I ready his glucometer with the test strip.  I lance his finger, as he sleeps.  The blood is wicked up the test strip.  He is 40.

I turn off his insulin pump for 2 hours.  Four glucose tablets are grabbed from the supply kept in his room for exactly this; our nights.  I didn't even need to coax him to chew the tablets.  In his sleep, he chomps on each tablet.  They are each consumed in short order.  His body knows ... it needs them to survive.

I plod back to my bed.  I lay down.  I know I won't sleep; he is too low for that.  I'll need to know he is OK.  40 is nowhere near "OK" when he sleeps.
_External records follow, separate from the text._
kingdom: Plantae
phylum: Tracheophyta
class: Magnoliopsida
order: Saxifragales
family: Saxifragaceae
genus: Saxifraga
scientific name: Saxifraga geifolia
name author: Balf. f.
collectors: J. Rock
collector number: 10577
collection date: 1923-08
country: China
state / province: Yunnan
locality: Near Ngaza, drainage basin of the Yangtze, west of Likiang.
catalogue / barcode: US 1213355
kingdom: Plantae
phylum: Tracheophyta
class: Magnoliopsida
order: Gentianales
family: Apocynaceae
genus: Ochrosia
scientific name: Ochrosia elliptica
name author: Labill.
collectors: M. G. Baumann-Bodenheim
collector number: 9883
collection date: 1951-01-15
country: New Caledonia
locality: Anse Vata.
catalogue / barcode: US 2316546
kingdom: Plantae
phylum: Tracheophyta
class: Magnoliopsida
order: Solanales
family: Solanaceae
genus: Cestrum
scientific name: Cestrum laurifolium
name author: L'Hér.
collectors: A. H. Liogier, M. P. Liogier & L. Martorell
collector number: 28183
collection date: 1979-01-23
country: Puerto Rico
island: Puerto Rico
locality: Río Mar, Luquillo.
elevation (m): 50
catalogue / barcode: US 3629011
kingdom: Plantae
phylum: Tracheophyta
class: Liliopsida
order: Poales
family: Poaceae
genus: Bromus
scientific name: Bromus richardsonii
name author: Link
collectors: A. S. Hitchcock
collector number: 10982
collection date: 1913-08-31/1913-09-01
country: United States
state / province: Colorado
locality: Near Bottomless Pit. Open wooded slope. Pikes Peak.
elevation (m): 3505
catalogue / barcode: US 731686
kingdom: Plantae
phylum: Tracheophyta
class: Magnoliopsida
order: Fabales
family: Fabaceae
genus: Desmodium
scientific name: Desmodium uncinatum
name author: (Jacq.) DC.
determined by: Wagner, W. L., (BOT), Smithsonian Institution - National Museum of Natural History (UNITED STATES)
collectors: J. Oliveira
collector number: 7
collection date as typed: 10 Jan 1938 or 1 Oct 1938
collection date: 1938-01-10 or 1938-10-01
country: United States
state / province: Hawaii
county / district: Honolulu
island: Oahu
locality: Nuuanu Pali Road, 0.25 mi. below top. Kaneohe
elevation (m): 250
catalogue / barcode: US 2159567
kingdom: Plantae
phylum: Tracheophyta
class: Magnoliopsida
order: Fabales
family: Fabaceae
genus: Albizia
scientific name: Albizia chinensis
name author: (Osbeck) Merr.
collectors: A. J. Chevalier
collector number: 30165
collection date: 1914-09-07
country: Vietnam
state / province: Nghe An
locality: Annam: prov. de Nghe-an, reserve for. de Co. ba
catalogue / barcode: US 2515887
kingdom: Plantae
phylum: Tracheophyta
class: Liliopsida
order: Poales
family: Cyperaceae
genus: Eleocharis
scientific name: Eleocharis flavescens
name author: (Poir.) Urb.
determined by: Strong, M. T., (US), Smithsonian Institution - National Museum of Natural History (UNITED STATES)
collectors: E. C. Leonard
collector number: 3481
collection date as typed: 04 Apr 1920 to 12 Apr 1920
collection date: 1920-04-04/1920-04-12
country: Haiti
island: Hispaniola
I start on my left, turned away from my night stand where the CGM resides.  Eventually, I turn to the right.  I take a peek.  He's only 45, smooth.  I wait.  I turn.  It's about 2 am.  I turn.  50 smooth.  Still, I wait.  I know it will turn around.  I just need to wait a bit longer.  Just a little longer until I'll feel OK.  Just a little longer until I'll feel he'll be OK.  Just a little longer until I can go back to sleep again.  Back and forth I go, peeking at his number.  At 2:17, or so, 63...diagonal up.  The next time I check he's 115 ...diagonal up.

But, is he truly alright?

I need to check on him to be able to sleep.  I prop myself out of my bed.  I plod back into his room.  I want to check his pulse.  Weird, I know.  If it's his carotid (on his neck) it may wake him.  I take his wrist in my hand.  I feel a strong, steady radial pulse.

Finally, I can go back to sleep.

A glimpse of a rough night in the day-in-the-life of parenting my child who has t1d.